:: Work instruction ::
Find every line below that contains the word "knee" and copy it out.

:: Source data ::
========================

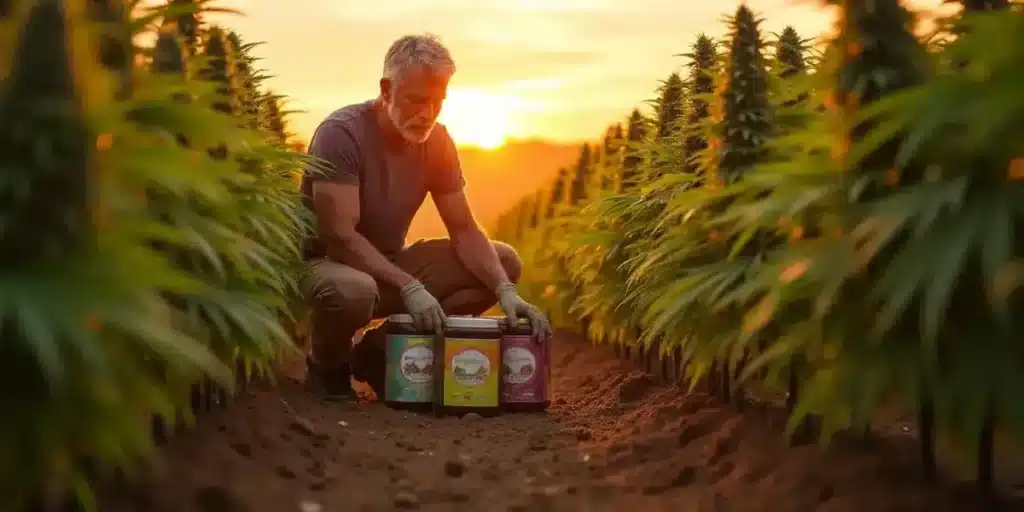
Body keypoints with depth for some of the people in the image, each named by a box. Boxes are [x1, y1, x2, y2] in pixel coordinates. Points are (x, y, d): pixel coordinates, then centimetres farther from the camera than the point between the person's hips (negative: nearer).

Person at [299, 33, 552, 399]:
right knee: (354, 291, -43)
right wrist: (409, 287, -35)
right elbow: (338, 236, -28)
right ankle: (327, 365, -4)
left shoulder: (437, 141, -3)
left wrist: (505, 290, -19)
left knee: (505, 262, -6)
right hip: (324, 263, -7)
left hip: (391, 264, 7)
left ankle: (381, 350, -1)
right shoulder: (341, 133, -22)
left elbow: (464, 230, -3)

========================

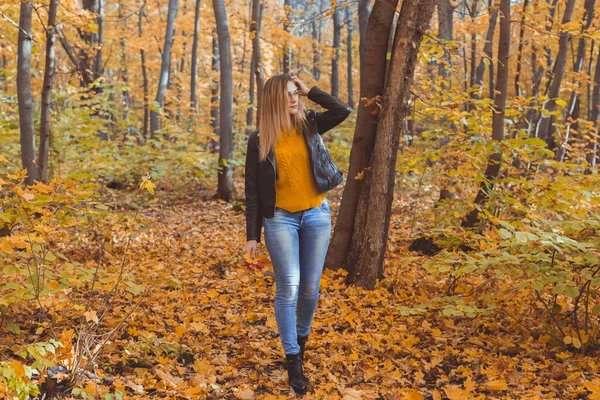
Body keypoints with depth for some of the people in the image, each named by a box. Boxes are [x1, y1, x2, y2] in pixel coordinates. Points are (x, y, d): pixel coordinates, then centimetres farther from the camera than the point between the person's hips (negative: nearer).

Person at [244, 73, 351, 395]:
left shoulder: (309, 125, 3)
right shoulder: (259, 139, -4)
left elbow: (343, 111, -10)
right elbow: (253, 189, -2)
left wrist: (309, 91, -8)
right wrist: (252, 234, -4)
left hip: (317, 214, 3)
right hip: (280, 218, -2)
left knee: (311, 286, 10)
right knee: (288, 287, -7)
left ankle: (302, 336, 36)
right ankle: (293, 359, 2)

========================

:: Task output ::
right knee: (354, 291, -43)
left knee: (505, 262, -6)
left knee: (311, 286, 10)
right knee: (288, 287, -7)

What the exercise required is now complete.